Beijing vows support for Hong Kong judges after US report calls for sanctions
State Council’s Hong Kong and Macau Affairs Office rejects report, saying it aims to smear city’s judicial system and national security law.
Beijing has vowed to safeguard Hong Kong’s judges in the execution of their duties, as two high-level state agencies condemned a US congressional report calling for sanctions against judicial officers presiding over national security cases.
The State Council’s Hong Kong and Macau Affairs Office on Sunday rejected the paper by the US Congressional-Executive Commission on China, describing its claims as an attempt to smear the city’s judicial system and the Beijing-imposed national security law.
The legislation, which was passed by promulgation on June 30, 2020, targets secession, subversion of state power, terrorism and foreign interference.

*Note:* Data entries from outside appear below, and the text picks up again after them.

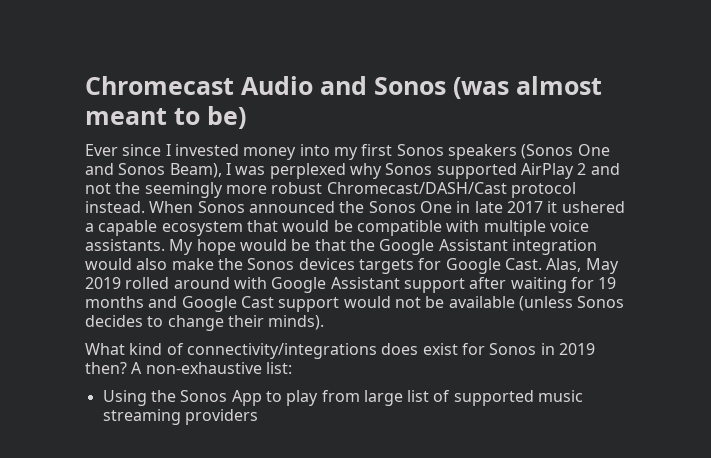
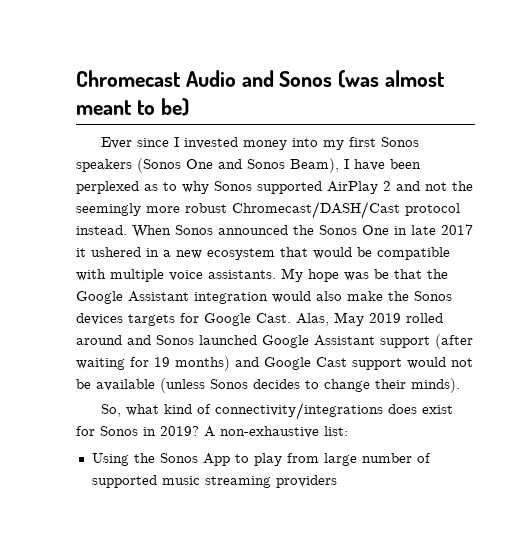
[235,163,346,179] was perplexed -> [354,159,421,171] [76,181,177,194] have been perplexed as to
[85,220,158,236] a capable -> [146,248,202,259] in a new
[239,239,287,251] would -> [344,272,369,281] was
[233,277,267,289] with -> [127,335,257,345] and Sonos launched
[469,277,507,289] after -> [435,334,473,349] (after
[85,296,144,308] months -> [175,356,230,371] months)
[85,343,125,355] What -> [101,404,160,417] So, what
[558,343,595,355] [85,362,127,374] 2019 then? -> [160,426,199,436] 2019?
[407,390,430,402] list -> [361,453,412,463] number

A spokesman for the office condemned the report’s call for US sanctions against the city’s judges as “shameless and despicable”, saying the move was further proof that America was the “biggest saboteur” of Hong Kong’s rule of law and independent judiciary.
“It further exposed the arrogant, barefaced, ugly true face of US hegemony,” he said.
“The central government will firmly support the judiciary and judicial officers of Hong Kong in accurately implementing the Hong Kong national security law, and will firmly safeguard national security and Hong Kong’s rule of law, as well as fully protect the legal rights of the Hong Kong judicial officers.”
Last week, the US commission urged Washington to consider imposing sanctions on 29 Hong Kong judges presiding over national security cases, saying their role had weakened the city’s rule of law and independent judiciary.
The report also claimed the national security law had created a separate legal system in which the Hong Kong and central governments had “unchecked control over the weakened judiciary”.
The local office of China’s foreign ministry commissioner “strongly rejected and deplored” the report, while the city government claimed it made “slandering remarks and despicable threats” against judges.
The judiciary labelled the report a “flagrant and direct affront” to the rule of law and the independence of the courts.
The Law Society and Bar Association also condemned it.
A spokesman for the central government’s liaison office called the document “another attempt to meddle with China’s domestic affairs and Hong Kong affairs”.
“We strongly reject and deplore the report,” he said. “We note … the solemn responses by the Hong Kong judiciary that all judges and judicial officers would abide by the judicial oath and administer justice in full accordance with the law, without fear or favour, self-interest or deceit.